The Volcanic Work of Writing

Thursday, April 23, 2015

This is the way of a volcano: In its belly, deep beneath an innocent surface, smolders secret molten rock. A chamber, they call the belly. A room. The room is the place where the fire begins.

To make room, things must shift. Enormous things. The whole world is stitched like a jigsaw puzzle and where the pieces come together, that's where you'll find the heat. Things rock there, and butt up against one another in great jolts, and suddenly separate, causing cracks. To write, you must locate these places. You must find the place where things come together, or where things come apart.

The room burns beneath the usual world, the world with which you are familiar. All kinds of people could walk right over the room without knowing it's there. All kinds of things could grow above the room, green and dripping dew. The point is that the room burns a long time, and maybe nobody knows about it. The pressure pops, though, beneath the surface, the heat sears, the smell indescribable, all sulfur and sweat.

This is what builds the mountain, you know. The pressure and the heat. The things sliding beneath the surface, the things no one sees. They must be given vent. When they erupt, rush and then cool, the mountain grows.

(This is why I believe in secrets, believe in not speaking of your work.
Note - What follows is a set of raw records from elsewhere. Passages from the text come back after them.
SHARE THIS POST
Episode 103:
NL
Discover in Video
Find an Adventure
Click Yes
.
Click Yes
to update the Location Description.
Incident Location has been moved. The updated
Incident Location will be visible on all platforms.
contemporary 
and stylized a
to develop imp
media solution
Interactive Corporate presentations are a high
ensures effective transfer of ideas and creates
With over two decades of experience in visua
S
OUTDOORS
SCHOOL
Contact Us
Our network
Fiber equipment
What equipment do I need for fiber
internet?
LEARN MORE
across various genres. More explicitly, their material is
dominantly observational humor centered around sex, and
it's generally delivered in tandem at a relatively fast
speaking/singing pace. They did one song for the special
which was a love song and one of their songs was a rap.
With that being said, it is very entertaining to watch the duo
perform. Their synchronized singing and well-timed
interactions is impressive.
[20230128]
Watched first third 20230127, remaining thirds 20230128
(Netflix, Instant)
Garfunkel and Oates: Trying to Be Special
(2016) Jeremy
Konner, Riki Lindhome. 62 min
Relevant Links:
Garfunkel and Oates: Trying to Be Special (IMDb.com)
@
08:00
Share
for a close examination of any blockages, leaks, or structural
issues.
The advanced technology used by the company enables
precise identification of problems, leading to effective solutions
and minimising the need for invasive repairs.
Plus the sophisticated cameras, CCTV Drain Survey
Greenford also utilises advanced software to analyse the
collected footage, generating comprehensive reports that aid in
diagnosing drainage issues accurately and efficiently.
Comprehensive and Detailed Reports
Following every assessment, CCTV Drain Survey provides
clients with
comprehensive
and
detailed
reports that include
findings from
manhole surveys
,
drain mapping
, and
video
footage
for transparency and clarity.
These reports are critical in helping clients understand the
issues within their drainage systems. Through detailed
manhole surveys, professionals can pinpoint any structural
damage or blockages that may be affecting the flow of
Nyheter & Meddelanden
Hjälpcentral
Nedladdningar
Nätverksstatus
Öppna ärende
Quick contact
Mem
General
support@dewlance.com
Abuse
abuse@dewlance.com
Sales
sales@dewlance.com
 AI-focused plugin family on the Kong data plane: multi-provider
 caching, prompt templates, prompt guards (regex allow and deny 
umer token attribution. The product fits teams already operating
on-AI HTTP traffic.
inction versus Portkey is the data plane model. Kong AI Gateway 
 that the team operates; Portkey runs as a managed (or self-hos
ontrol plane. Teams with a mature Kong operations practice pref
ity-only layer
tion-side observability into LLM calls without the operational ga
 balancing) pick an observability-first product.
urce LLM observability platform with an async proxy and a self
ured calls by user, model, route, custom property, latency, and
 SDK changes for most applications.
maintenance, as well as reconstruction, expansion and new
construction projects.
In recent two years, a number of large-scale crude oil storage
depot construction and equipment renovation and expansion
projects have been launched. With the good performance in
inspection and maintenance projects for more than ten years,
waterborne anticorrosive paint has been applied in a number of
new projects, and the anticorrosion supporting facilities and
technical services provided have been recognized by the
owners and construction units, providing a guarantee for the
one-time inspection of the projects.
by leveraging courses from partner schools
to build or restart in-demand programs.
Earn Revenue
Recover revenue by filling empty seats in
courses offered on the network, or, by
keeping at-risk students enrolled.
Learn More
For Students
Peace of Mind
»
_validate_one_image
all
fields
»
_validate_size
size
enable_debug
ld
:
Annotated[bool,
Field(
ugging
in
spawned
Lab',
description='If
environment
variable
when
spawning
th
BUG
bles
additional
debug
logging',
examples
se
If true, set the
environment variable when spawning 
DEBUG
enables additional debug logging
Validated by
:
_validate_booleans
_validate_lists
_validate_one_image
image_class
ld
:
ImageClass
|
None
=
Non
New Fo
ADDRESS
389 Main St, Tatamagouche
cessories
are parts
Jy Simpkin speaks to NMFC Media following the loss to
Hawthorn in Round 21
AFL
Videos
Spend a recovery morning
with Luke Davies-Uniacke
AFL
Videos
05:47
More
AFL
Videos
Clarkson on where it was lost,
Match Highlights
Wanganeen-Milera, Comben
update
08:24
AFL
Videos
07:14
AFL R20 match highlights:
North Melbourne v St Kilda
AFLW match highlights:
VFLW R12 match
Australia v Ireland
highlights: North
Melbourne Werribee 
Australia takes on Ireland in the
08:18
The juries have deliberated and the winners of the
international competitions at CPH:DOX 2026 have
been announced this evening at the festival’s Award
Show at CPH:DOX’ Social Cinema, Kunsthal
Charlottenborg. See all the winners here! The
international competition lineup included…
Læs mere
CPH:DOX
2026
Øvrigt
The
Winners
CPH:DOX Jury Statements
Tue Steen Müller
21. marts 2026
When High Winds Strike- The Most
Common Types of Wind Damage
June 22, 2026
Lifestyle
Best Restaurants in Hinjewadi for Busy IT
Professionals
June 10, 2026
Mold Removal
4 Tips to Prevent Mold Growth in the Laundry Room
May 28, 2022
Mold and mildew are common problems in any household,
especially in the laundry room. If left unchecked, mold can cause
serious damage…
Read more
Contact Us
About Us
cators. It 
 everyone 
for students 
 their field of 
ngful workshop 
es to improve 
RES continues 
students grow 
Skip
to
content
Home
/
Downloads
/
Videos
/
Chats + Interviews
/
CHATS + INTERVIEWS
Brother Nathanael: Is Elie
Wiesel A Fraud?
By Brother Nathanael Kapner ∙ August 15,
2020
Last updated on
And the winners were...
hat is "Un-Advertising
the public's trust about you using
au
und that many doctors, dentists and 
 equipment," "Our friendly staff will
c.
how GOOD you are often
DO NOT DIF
To speak of the work is to give the work vent, to let its power seep in small cracks out of you. You cannot do this thing. You must channel it--all of it--through only one outlet; you must let the thing explode.)

This mountain is impossible. But the heat won't abate and the pressure only builds and the very foundations of the earth keep shifting, keep colliding, keep coming apart at the seams.

This mountain is the writer, fingers trembling, belly burning, sidling to the page. Smelling smoke.